Healthcare data interoperability is a known challenge. The fragmented nature of data in the provider and payer domains adds complexity to an already challenging picture. Further compounding the problem are the varying database systems deployed within organizations that capture cost, billing, pharmacy, orders, labs etc.
With a handful of vendors dominating both EHR and billing systems, there is little incentive to interoperate and develop a common standard. To address this challenge, innovative healthcare pioneers developed an open standard called FHIR (Fast Healthcare Interoperability Resources) to facilitate data sharing. The standard uses modern web technologies and opens the door for others to adopt and build on their work.
We quickly realized the potential of this standard to benefit our work and became an early adopter.
While advocates for FHIR, we encountered some limitations. As a result, Ayasdi has developed a FHIR “based” standard schema for its applications. This augmented approach underpins our award-winning clinical variation management application.
The standard FHIR elements are admitting diagnosis codes, encounter start, encounter end etc. They can be found in the specification here.
The areas that we needed to extend were around user-defined constructs such as direct cost, fixed cost, total cost or patient metadata (eg: BMI, risk scores, response variables etc.) The key is to make the addition of and mapping of these features simple and straightforward. By doing so, we facilitate the addition of these potentially valuable features, while simultaneously creating the flexibility to grow and expand down the road.
How exactly does Ayasdi use FHIR?
As part of the CVM application we typically follow a process of mapping customer data to the FHIR schema, followed by syntactic validation, transformation and platform load. The final step is semantic validation which is typically performed by a subject matter or domain expert.

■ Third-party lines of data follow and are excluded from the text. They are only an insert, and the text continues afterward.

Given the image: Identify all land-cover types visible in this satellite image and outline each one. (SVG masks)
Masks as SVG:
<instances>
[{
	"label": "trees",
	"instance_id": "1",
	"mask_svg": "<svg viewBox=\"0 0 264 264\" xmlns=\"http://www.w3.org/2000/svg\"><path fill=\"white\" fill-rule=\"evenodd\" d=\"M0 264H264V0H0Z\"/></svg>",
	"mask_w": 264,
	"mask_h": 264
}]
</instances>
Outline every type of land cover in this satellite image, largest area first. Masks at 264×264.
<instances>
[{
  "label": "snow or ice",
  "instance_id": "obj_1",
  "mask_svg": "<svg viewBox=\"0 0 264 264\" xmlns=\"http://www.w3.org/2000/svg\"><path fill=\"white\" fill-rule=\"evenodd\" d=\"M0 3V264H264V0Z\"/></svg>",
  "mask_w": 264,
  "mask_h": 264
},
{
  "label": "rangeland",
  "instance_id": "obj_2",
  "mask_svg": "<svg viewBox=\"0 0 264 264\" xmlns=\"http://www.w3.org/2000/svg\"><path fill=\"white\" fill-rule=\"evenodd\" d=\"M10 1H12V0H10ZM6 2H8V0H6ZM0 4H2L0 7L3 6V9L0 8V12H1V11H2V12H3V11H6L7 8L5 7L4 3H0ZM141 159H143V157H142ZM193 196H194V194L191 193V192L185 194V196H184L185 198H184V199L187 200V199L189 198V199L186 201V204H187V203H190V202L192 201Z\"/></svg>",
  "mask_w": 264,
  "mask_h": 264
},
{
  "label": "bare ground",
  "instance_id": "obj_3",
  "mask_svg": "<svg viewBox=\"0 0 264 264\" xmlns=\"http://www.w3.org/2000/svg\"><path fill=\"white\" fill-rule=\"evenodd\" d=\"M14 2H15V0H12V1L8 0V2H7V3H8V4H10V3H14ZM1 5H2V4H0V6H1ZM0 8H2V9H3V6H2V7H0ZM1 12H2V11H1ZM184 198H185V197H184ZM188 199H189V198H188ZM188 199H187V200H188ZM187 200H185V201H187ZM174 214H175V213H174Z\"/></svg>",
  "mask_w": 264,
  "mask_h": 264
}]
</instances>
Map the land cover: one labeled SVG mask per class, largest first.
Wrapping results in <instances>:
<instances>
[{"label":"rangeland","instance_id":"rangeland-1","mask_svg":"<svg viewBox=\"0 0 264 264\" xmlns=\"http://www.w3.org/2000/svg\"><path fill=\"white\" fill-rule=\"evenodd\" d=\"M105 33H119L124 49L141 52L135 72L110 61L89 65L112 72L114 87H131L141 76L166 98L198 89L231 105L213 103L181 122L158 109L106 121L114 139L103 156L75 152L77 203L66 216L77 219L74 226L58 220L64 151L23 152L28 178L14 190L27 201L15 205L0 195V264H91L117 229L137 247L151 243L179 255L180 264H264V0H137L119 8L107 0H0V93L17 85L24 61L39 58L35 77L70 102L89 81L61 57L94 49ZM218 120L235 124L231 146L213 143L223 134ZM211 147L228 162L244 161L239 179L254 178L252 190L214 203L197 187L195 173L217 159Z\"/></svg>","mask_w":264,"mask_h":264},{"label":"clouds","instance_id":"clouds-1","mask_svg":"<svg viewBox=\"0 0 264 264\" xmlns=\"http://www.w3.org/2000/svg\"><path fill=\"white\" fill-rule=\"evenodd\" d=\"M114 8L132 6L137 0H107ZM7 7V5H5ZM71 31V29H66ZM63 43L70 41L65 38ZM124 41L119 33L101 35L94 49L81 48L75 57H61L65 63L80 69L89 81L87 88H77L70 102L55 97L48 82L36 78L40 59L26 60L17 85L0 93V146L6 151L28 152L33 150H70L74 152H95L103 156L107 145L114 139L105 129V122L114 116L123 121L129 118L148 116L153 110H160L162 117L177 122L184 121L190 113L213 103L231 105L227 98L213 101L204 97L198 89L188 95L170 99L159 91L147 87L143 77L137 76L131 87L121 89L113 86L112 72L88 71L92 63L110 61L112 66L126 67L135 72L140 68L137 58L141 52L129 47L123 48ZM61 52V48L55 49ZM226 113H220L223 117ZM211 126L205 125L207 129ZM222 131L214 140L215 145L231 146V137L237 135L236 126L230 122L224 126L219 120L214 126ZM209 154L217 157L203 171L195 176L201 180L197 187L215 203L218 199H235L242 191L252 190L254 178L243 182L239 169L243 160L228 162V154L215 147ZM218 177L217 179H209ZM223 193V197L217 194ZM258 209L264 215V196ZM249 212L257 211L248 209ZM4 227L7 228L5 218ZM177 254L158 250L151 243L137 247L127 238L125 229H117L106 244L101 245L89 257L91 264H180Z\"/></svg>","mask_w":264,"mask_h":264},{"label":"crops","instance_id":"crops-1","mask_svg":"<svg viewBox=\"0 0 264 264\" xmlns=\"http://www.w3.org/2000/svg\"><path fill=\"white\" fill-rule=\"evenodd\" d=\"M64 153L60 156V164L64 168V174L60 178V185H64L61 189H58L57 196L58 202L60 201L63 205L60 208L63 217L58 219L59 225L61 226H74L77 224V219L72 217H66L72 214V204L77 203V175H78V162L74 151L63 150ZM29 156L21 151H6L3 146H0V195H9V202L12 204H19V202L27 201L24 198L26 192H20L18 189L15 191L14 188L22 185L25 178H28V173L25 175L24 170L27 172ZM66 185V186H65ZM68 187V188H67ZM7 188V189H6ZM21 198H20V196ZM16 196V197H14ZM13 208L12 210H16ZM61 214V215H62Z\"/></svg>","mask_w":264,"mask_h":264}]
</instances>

Let’s consider a provider with an Epic medical record system. The EMR will have captured relevant encounters, interventions, and interactions with the patient. These elements will serve as the basis for our FHIR implementation.
For example, using the patient encounter data we can capture the start and stop time of encounter, the cost, length of stay and any other relevant outcome variable we choose. These are all individually mapped over to our FHIR schema to be used as the meta-data for analysis.
For the specific treatment path information, we can take medication, diagnostics, nutrition orders for example, and map over important columns, such as the class of medication (ie Analgesic, Antibiotic, Cardiac etc.) The classes could very well be ATC classes, NDC drug codes or any other system used by the provider. In addition, we typically we require the unique codes for each medication (eg oxycodone 5mg or cefazolin 2000 ML IV etc.) within a class. This process is repeated for each of the required FHIR resource files.
This mapping process is a one-time effort and can be leveraged for any type of episode, acute or non-acute. The data architect/analyst can create the necessary SQL queries and extracts to generate this data or they could choose to use an ETL tool accelerate this effort. Here is an example of sample worksheet an analyst would create to in order to populate the patient ENCOUNTER resource. The items in red are required, while all others are optional.
After all the files have been mapped, the extracts are validated against our schema. To do this validation we have built a simple utility called CARE-ETL. The utility takes the data, validates it, transforms it and loads it into the Ayasdi platform. We will take each one of these in turn.
The first step in validation is inherently visual. The screenshot below profiles each file, allowing the analyst to quickly identify any glaring issues, before running a detailed validation on the data.
This screenshot below shows a detailed resource by resource validation of the data files.
The transformation step is a critical component for analysis. When we think about multiple patients and their treatment paths, we need to consider how to align patients with each other. In order to do so, we must choose an “index” point which is selected during the ETL process. This index point could be the start of surgery, or the diagnosis of a condition, or the first admission to the hospital etc. After this choice is made, all patients pathways are calibrated to time zero as the index point.
The transformation step is also critical to finding windows of time for activity for each event category/class summary features are created. These summary elements are used by our core algorithms in the platform to create treatment groups and consensus carepaths.
The final step is a semantic validation step where the clinician or subject matter expert is involved to ensure the data is ready for analysis – this is done in the CVM application itself. Often we look a specific patient pathway to determine if it truly aligns with what the EMR records are telling us. In addition, we also examine if the mapping process successfully captured all our required elements.
In closing, we welcome the arrival of FHIR v4.0 and as we work with our customers we will consider augmenting the our schema as necessary to align with this latest version of FHIR. We continue to evangelize the need for our customers to become FHIR compliant as this will reduce (or maybe eliminate!) much of the fragmentation that is holding healthcare back from truly reducing costs and improving outcomes.